De nieuwe generatie dominees bracht ook een nieuw elan in het geloof. De burgerjongens spraken de taal van het volk en konden daardoor gevoeliger en losser preken. Ze gingen met het geloof ook minder rigide om dan veel van hun starre medepredikanten. De Génestet klaagde zijn benepen collega's aan:
Ik kan het met uw vroomheid
Zij kijkt me veel te deftig,
Zij kijkt me veel te zuur!
Slechts zonde vindt en schuld...
In hun studententijd waren deze jongens vaak vrolijke bon-vivants geweest, met een leven waaruit bepaald geen religieuze diepgang sprak. Beets was te gast geweest bij een bruiloft. Hij schreef daarover aan een medestudent dat de bruid zo lelijk was dat de bijbel toch eigenlijk had moeten verbieden dat zoiets zich voortplantte. HaverSchmidt stond in zijn jeugd onder invloed van de godloochenaar en spotvogel Heinrich Heine.

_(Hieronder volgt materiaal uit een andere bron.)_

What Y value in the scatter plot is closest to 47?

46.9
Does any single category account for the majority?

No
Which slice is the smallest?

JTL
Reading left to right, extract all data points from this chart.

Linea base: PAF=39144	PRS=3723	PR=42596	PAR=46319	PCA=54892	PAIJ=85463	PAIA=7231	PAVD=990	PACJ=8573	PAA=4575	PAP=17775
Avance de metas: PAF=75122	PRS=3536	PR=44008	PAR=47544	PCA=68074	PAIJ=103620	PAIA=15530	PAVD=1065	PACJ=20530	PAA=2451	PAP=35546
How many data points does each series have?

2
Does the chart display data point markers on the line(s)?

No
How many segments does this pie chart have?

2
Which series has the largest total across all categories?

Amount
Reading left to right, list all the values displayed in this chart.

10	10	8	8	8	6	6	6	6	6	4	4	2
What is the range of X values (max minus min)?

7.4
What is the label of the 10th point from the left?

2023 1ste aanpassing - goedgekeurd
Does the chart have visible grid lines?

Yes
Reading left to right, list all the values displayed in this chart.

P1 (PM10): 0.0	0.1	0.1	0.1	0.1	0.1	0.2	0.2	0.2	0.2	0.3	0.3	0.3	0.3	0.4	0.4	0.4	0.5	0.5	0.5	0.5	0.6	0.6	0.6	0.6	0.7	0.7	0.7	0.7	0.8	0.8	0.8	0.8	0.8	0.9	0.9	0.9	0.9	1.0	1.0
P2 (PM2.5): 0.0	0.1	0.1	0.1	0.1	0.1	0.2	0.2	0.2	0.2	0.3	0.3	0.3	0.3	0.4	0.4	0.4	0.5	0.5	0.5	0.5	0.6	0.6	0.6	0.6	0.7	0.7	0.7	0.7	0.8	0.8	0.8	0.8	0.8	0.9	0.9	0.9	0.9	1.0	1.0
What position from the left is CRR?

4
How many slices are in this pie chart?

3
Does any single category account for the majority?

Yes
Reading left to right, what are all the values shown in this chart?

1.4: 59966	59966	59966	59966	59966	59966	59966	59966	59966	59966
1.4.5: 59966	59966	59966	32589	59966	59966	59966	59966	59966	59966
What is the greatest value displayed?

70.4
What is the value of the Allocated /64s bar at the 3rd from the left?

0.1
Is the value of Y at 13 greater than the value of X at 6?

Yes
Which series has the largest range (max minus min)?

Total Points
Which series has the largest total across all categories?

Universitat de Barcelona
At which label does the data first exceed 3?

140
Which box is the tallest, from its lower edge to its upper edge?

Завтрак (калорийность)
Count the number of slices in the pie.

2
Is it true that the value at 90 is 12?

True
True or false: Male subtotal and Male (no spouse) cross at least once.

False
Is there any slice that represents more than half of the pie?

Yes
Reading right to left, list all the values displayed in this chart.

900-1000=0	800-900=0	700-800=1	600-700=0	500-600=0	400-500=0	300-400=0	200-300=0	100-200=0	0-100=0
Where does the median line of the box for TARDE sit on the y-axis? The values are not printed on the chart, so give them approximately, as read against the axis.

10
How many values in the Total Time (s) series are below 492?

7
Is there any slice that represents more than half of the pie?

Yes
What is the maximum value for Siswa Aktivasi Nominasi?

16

Het bontst maakte Gerrit van de Linde het in zijn studententijd, niet alleen op seksueel gebied maar ook in zijn geloofsspotternijen. Toen hij als aanstaand dominee een proefpreek moest houden, regelde Jacob van Lennep voor hem een plaatsje in Bennebroek. Blijkbaar was er een run op proefpreken, want de neef van de dominee was hem voorgekropen. Van Lennep kreeg de volgende brief:
Nu voor het laatst, preken of de dood; schrijf mij welke dag en laat dan geen nieuw obstakel mij worden in de weg gezet, of, bij de hemel, ik stik van woede en ik zweer:
| |
| |
Dat ik het vierkant zal verdommen
om ooit weer met een preek te kommen
in 't farizeese Bennebroek
dat neefje was maar donderkoek
dat kon in de andere week wel preken
of 't prulwerk in zijn aarsgat steken.
De dominees die in hun jeugd genoten hadden van het studentenleven, zich gelaafd hadden aan de academische cultuur en veel gelezen hadden, waren meer tot problematiseren geneigd. Geloof was niet meer iets wat onbespreekbaar was. In een preek konden de verschillen van mening over geloofskwesties aan de orde komen. Bovendien kregen ze een gidsfunctie bij de veranderingen van de negentiende eeuw. Bij al die uitvindingen wisten de eenvoudige gelovigen vaak niet meer hoe ze die moesten beoordelen. Was de koepokinenting een zegening van de hemel, of een uitvinding van de duivel om Gods gezag te ondermijnen? Was de stoomlocomotief een voertuig van de hel of had God de mensen in staat gesteld die uit te vinden, juist voor de geestelijke vooruitgang? Vroeger was duidelijk wat van den boze kwam, maar nu was het kwade in een identiteitscrisis geraakt.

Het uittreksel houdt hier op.